41.         In all the circumstances I am of the view that the State failed to discharge the onus of proving the guilt of the appellant beyond reasonable doubt.

 

ORDER

 

42.       The following order is made.

(a)     The appeal is upheld and the conviction and sentence are set aside on both counts.

 

_____________________

L M A Matjele

Acting Judge of the High Court, Johannesburg

 

I agree and it is so ordered

_____________________

M Senyatsi

Judge of the High Court, Johannesburg

Appearances:

 

On behalf of the applicant : Adv.

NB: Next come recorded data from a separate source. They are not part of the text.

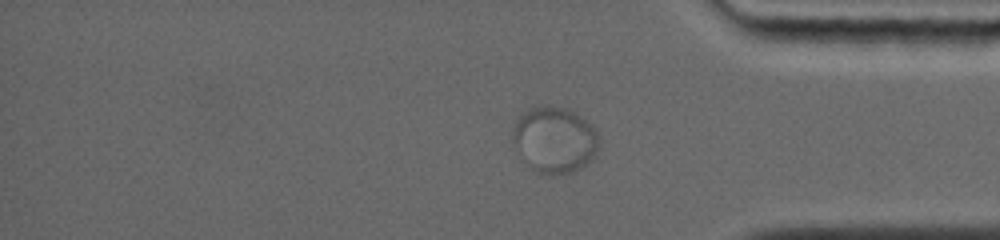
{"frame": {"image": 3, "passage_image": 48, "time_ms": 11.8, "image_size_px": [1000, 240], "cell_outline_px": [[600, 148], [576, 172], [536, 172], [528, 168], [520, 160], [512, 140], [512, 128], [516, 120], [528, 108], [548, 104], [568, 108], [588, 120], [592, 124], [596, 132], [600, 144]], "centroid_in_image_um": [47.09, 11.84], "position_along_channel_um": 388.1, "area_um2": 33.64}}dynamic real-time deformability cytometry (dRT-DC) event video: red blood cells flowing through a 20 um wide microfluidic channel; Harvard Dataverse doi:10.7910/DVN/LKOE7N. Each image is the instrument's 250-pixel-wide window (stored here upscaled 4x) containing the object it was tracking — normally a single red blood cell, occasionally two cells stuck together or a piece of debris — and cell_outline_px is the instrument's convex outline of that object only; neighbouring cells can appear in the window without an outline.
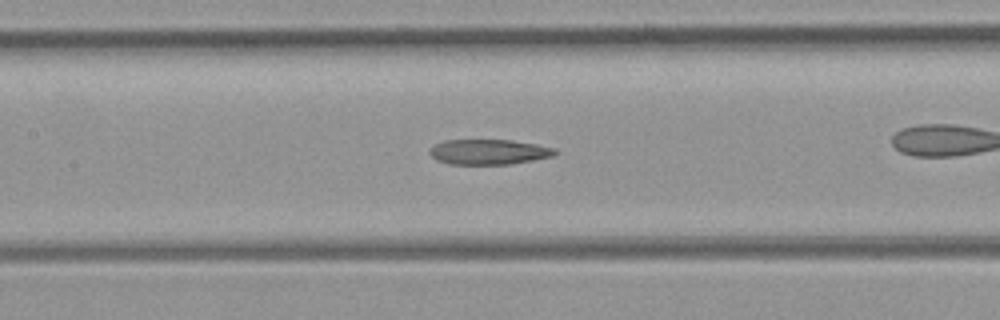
{"species": "common noctule bat (a hibernating species)", "species_latin": "Nyctalus noctula", "temperature_condition": "room temperature", "stored_images_in_passage": 41, "camera_frame_rate_fps": 3000, "um_per_image_px": 0.085, "animal": {"sex": "female", "body_mass_g": 21.9}, "frame": {"image": 1, "passage_image": 24, "time_ms": 7.667, "image_size_px": [1000, 320], "cell_outline_px": [[560, 152], [556, 156], [512, 164], [448, 164], [436, 160], [428, 152], [436, 144], [444, 140], [512, 140], [536, 144], [556, 148]], "centroid_in_image_um": [41.62, 12.92], "position_along_channel_um": 165.8, "area_um2": 18.61}}
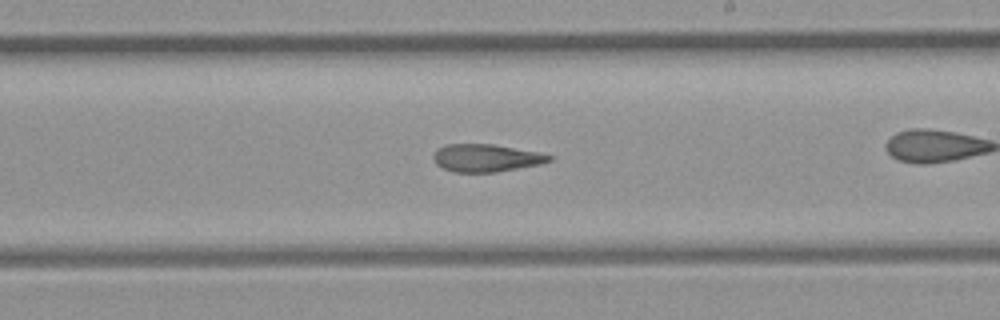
{"frame": {"image": 2, "passage_image": 30, "time_ms": 9.667, "image_size_px": [1000, 320], "cell_outline_px": [[552, 160], [540, 164], [496, 172], [456, 172], [444, 168], [436, 164], [432, 156], [436, 148], [448, 144], [492, 144], [536, 152], [552, 156]], "centroid_in_image_um": [41.27, 13.42], "position_along_channel_um": 247.7, "area_um2": 18.44}}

S Simpson

Instructed by: Legal Aid Board

On behalf of the respondent : Adv A M Williams

Instructed by : DPP

Date of hearing:       17th January 2022

Date of judgment:    16th February 2022


[1] 1981 (1) SA 10 (A)

[2] Page 148 Line 20-25.

[3] Texeira 1980 (3) SA 755 (A) 761

[4] 1981 (3) SA 172 (A) at 180E-G

[5] 2005 [1] All SA 1 (SCA) 5d-e

[6] 2008 (1) SACR 84 (CPD) para [6].

[7] 1981 (1) SA 1021 (A) 1028B-D

[8] 2010 (1) SACR 78 (ECG) at para 10

[9] 1939 AD 188 at 202.

[10] S v S 1995 (1) SACR 0 (ZS) Ebrahim JA 55i-j – 56a: “Suggestibility – Among the most important is a child’s propensity to give an answer other than the one he knows to be correct because it suits him to do so. There are numerous reasons for so doing: the child, for example, may want to be finished with the examination; or he may wish to please the questioner; or he may agree with the suggested answer because he assumes that the questioner, being an adult, is correct. In connection with the last two examples, it must be remembered that children are taught from an early age that adults know best, that adults should not be contradicted, and that they ought to be polite to strange adults. These are desirable social attributes but they ill-prepare a child for the ordeal of giving evidence in court.”

 

57a-b: “It is true that a child’s existence is more centered around his or her imagination than is adult existence, but anyone who has watched children at play will have noticed that their play fantasies reflect their experience derived from hearing stories, as when small boys play soldiers. Children do not fantasize over things that are beyond their own direct or indirect experience.”

[11] 1986 (4) SA 734 (A) at 736 B-C.

[12] R v Hlongwane 1959 (3) SA 337 (A) at 340H – 341A; R v Biya, 1952 (4) SA 514 (AD) at 521.

[13] S v Francis 1991 (1) SACR 198 (A) at 204E.